Earlier this year, on 28 March 2008, the Prime Minister of Singapore announced a S$350 million program to support a slew of initiatives and schemes under the National Framework for Innovation and Enterprise (NFIE), driven by the National Research Foundation (NRF). Out of that bunch of ideas, one of them was to seed up to 5 early-stage venture funds with a fund of S$50 million to support Singapore-based early stage technology startups.
Well, the verdict are out, and the announcement has been made at a press conference earlier today at 2:15pm at Marriott Hotel. In the end, the folks from NRF chose to seed six venture funds for a total of S$60 million, $10 million more than planned.
In no order of merit (apart from alphabetical), they are:
- BioVeda Capital II
- NanoStart Asia
- Raffles Venture Partners
- Tamarix Capital
- Walden International
This represents the first fresh wave of funding for venture capital since the mega $1.2 billion Technopreneurship Innovation Fund back in 2001 that resulted in many VCs, but meagre local investment activity. It’s happy news and a significant development, since it’s no secret that while we have over 150 VCs and S$16 billion managed out of Singapore, I could count those actively investing in Singapore with 1 hand. Of course, with government money comes strings (developmental in nature, and most certainly more so than the usual private-sector LPs), some of which includes a decent hurdle, and the requirement for investments to be made into Singapore-based entities.

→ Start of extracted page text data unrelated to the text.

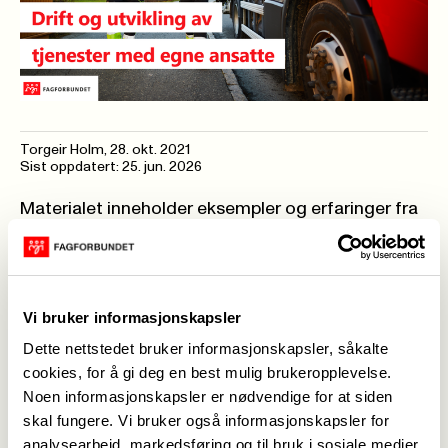
Torgeir Holm
,
28. okt. 2021
Sist oppdatert: 25. jun. 2026
Materialet inneholder eksempler og erfaringer fra
fagområder innenfor seksjonens ansvarsområde,
som på forskjellig vis merker press i form av
konkurranseutsetting eller oppsplitting av
tjenestene.
Vi bruker informasjonskapsler
Målgruppe
Dette nettstedet bruker informasjonskapsler, såkalte
Argumentasjonsheftet skal kunne brukes av både
cookies, for å gi deg en best mulig brukeropplevelse.
Noen informasjonskapsler er nødvendige for at siden
seksjonstillitsvalgte i Samferdsel og teknisk og
skal fungere. Vi bruker også informasjonskapsler for
tillitsvalgte etter hovedavtalene eller andre som
analysearbeid, markedsføring og til bruk i sosiale medier.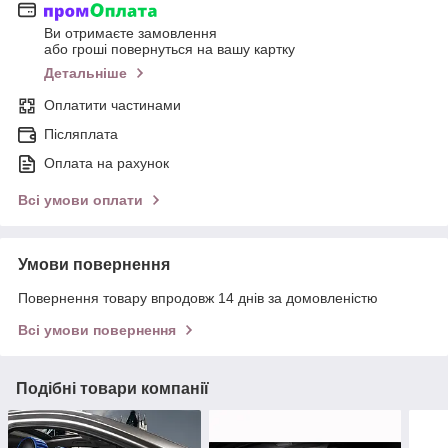
Ви отримаєте замовлення
або гроші повернуться на вашу картку
Детальніше
Оплатити частинами
Післяплата
Оплата на рахунок
Всі умови оплати
Умови повернення
Повернення товару впродовж 14 днів за домовленістю
Всі умови повернення
Подібні товари компанії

The largest challenge facing these six fund managers would be to source for sufficiently high quality startups and entrepreneurs to infuse into the local ecosystem. Within the TMT (or Infocomm) sector, my opinion is that there’s honestly not enough entrepreneurial experience recycling within to surface enough ‘home runs’ to cover the fund, much less talk about the ‘next big thing’.
One of the biggest challenges facing young start-up companies in Singapore is the dearth of venture funds investing in companies during the early stages of their development. This is because the risk of failure is very high at this stage and the entrepreneurs require guidance and nurturing in addition to funding, even though the returns on investment would be correspondingly greater if the companies succeed. The Early Stage Venture Funding scheme seeks to catalyse the set-up of several early stage venture capital funds. Under this scheme, NRF will invest S$10 million in each of the selected VCs, who are required to raise a matching sum of at least S$10 million from third-party investors to invest in locally-based start-ups. The fund managers will be given an option to buy out NRF’s investment within 5 years at the price of 1.25 times NRF’s original investment.

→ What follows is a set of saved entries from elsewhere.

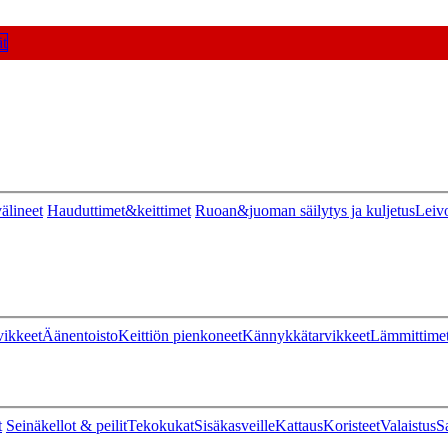
t
älineet
Hauduttimet&keittimet
Ruoan&juoman säilytys ja kuljetus
Leiv
vikkeet
Äänentoisto
Keittiön pienkoneet
Kännykkätarvikkeet
Lämmittime
t
Seinäkellot & peilit
Tekokukat
Sisäkasveille
Kattaus
Koristeet
Valaistus
S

Of course, while more money certainly helps, I’m not so sure if it’ll prove to be the silver bullet Singapore needs. Like Rome, Silicon Valley wasn’t built in a day, and while Singapore doesn’t have that much time on the clock as it races towards the same finishing line as India and China, people still need to give VCs and entrepreneurs the space they need to do what they do best.
Patience is a virtue – let’s hope the Government has enough of that this time round to reap the fruits of two generations of entrepreneurs.